## Article:
______________________________

A foster parent, preadoptive parent, or relative of the child who is caring for or ... has cared for a child who is the subject of the petition who appears at a hearing set pursuant to this section may be allowed by the court to intervene in the action if the court, after a hearing in which evidence is presented on those subjects provided for in 41-3-437(4), determines that the intervention of the person is in the best interests of the child.
Section 41-3-437(4), MCA, as referenced in § 41-3-422(9)(b), MCA, pertains exclusively to “a case in which abandonment has been alleged” by the State. In In re U.A.C., ¶¶ 10-17, we held that “persons seeking intervention” in Title 41, chapter 3, MCA, proceedings “must satisfy two threshold requirements before a district court may conduct a hearing to address the motion to intervene: (1) the party seeking intervention must be in one of the enumerated groups—a foster parent, a preadoptive parent, or relative of the child who has cared for a child; and (2) there must be an allegation of abandonment.”12 We also said that due process does not require a district court to hold a hearing on a party’s intervention request where the party is precluded from intervening “as a matter of law.” In re U.A.C., ¶ 17.13

¶34 By contrast, § 41-3-422(9)(a), MCA, provides:

Any person interested in any cause under this chapter has the right to appear. Any foster parent, preadoptive parent, or relative caring for the child must be given legal notice by the attorney filing the petition of all judicial hearings for the child and has the right to be heard. The right to appear or to be heard does not make that person a party to the action.

______________________________

## Material shown:
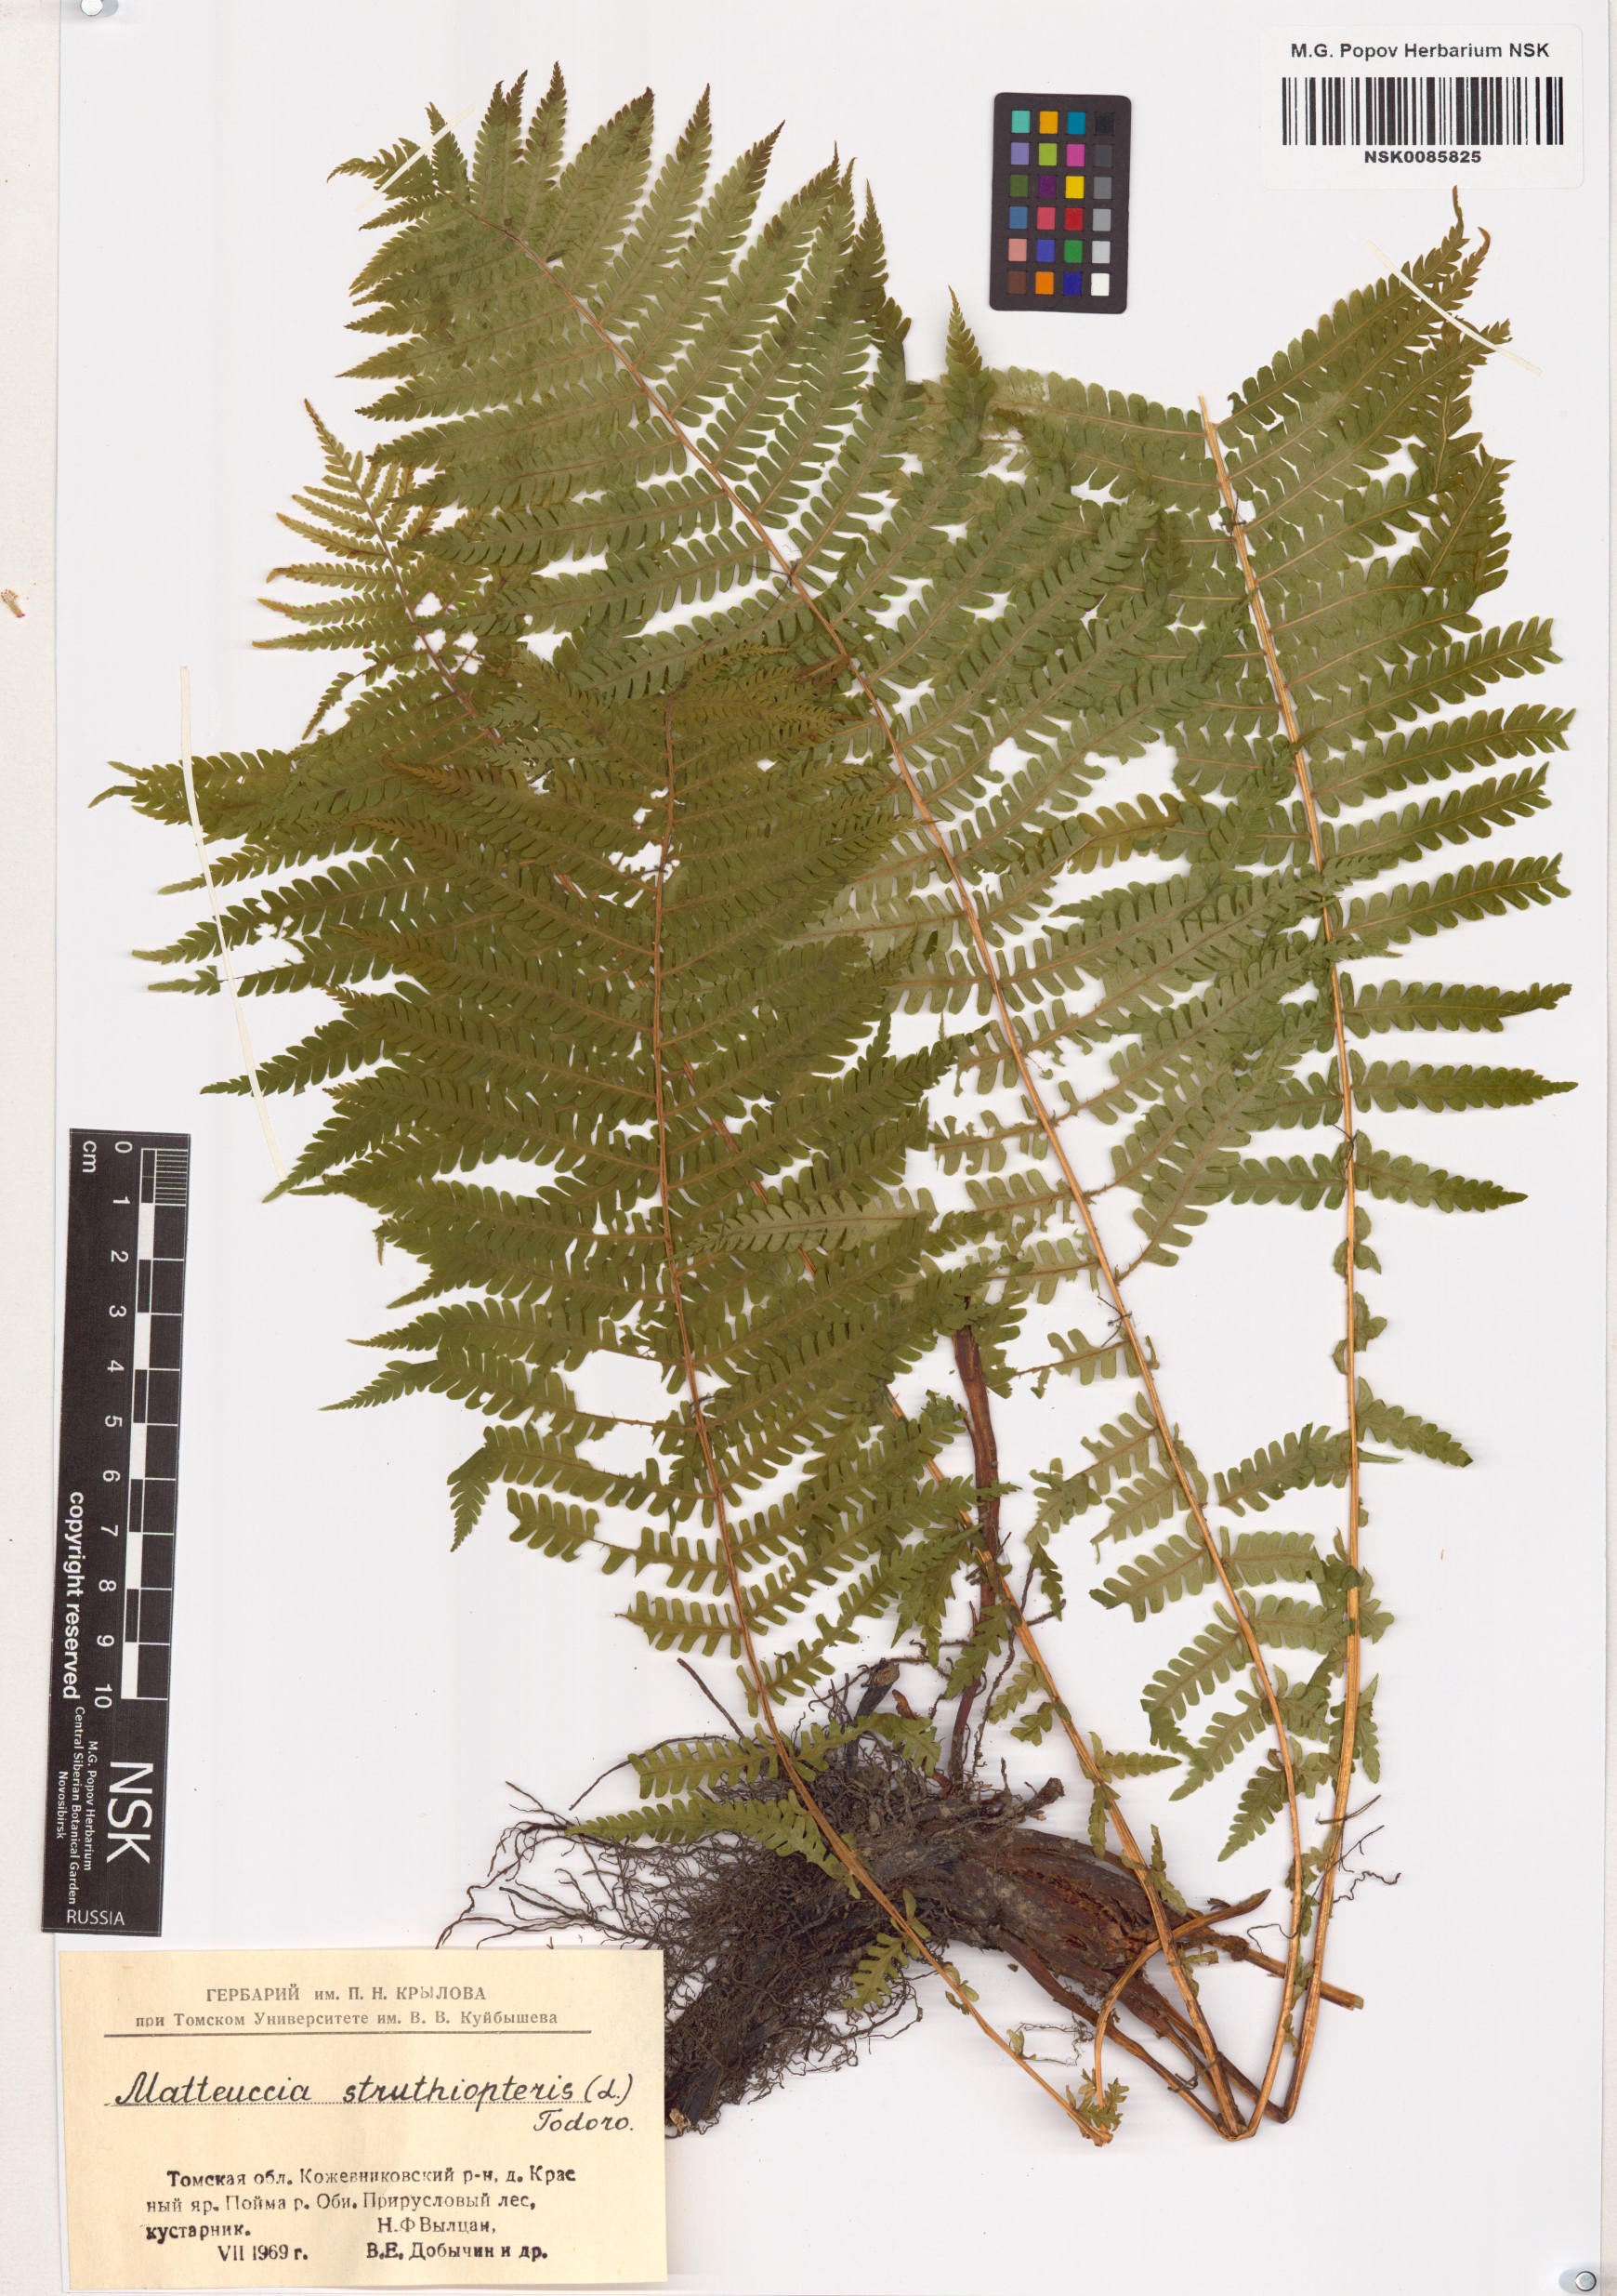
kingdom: Plantae
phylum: Tracheophyta
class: Polypodiopsida
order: Polypodiales
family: Onocleaceae
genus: Matteuccia
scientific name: Matteuccia struthiopteris
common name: Ostrich fern
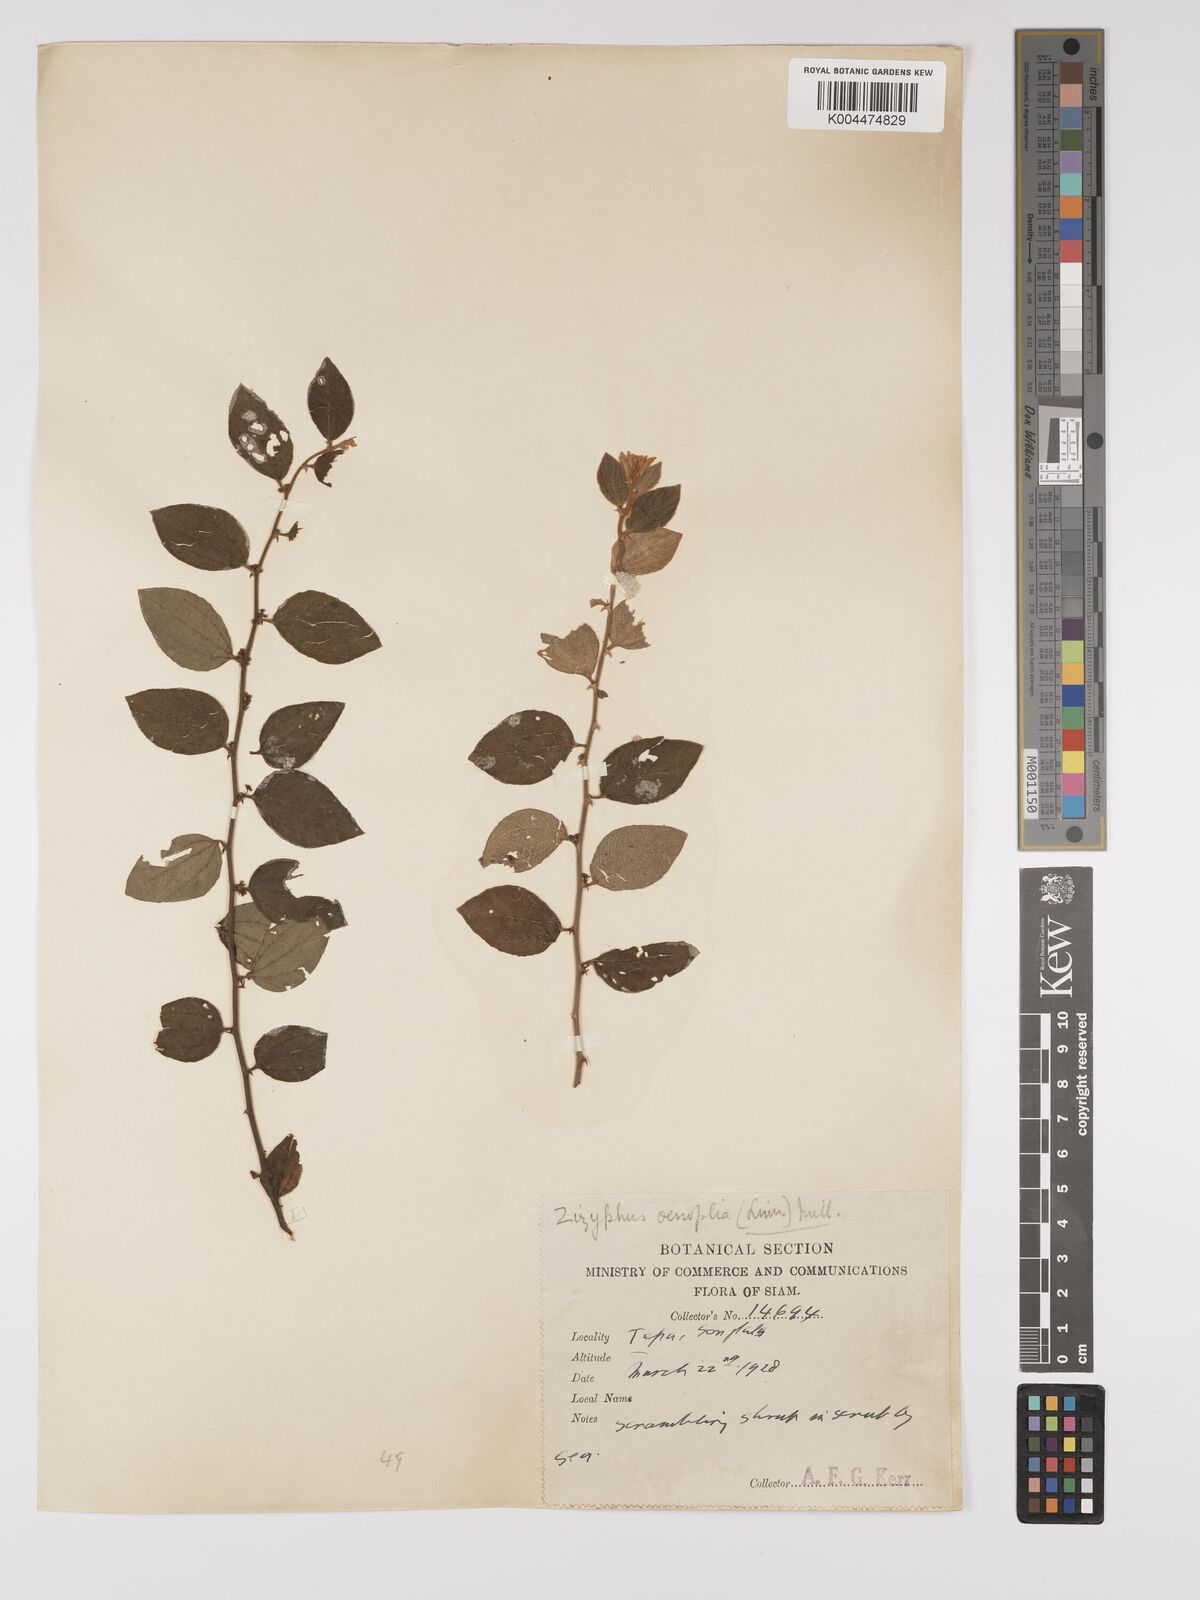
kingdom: Plantae
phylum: Tracheophyta
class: Magnoliopsida
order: Rosales
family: Rhamnaceae
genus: Ziziphus
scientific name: Ziziphus oenopolia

______________________________

## To be done:
1) From the opinion excerpt on intervention, quote the passage starting with "A foster parent, preadoptive" and going on through "of the child.".
2) Write the next part of the opinion excerpt on intervention, picking up after its final sentence.

## Answers for the exercise:
1)
A foster parent, preadoptive parent, or relative of the child who is caring for or ... has cared for a child who is the subject of the petition who appears at a hearing set pursuant to this section may be allowed by the court to intervene in the action if the court, after a hearing in which evidence is presented on those subjects provided for in 41-3-437(4), determines that the intervention of the person is in the best interests of the child.

2)
¶35 Aunt filed a motion to intervene in the custody proceedings on September 11, 2023. At a scheduled hearing the next day, the parties discussed Aunt’s motion with the court and the court set a hearing “on intervention” for October 4, 2023. At the October 4, 2023 hearing, Aunt argued that Montana’s ICWA creates a “private right to intervene” in Title 41, chapter 3, MCA, proceedings for “extended family members.” The Department countered that § 41-3-422(9)(b), MCA, and In re U.A.C. permit intervention only in cases of alleged abandonment, and ICWA permits intervention only by an “Indian Custodian,” which Aunt was not. See 25 U.S.C. § 1911(c) (“the Indian custodian of the child and the Indian child’s tribe shall have a right to intervene at any point” in state court foster care placement or parental rights proceedings); § 1903(6) (defining “Indian custodian” as “any Indian person who has legal custody of an Indian child under tribal law or custom or under State law or to whom temporary physical care, custody, and control has been transferred by the parent of such child”); accord § 41-3-1303(11), MCA (MICWA definition of “Indian custodian” same as ICWA). While the GAL “believe[d] [Aunt] could be considered as a possible placement for the kids,” she disagreed Aunt’s status as an ICWA-preferred placement “ma[de] her necessarily a party that [wa]s able to intervene.”

¶36 Noting that § 41-3-422(9)(b), MCA (2001), “abrogated” Aunt’s cited authority, In re M.E.M., 223 Mont. 234, 725 P.2d 212 (1986),14 the District Court gave Aunt’s counsel an opportunity to address the case law and articulate “the basis to intervene.” Counsel answered:

I believe Section 422 says that any party interested may appear, and that is different than intervening.... But as long as, you know, [Aunt] can appear and be present at all proceedings, that we would be happy with her simple appearance ... in the proceeding without formally being told she is a party.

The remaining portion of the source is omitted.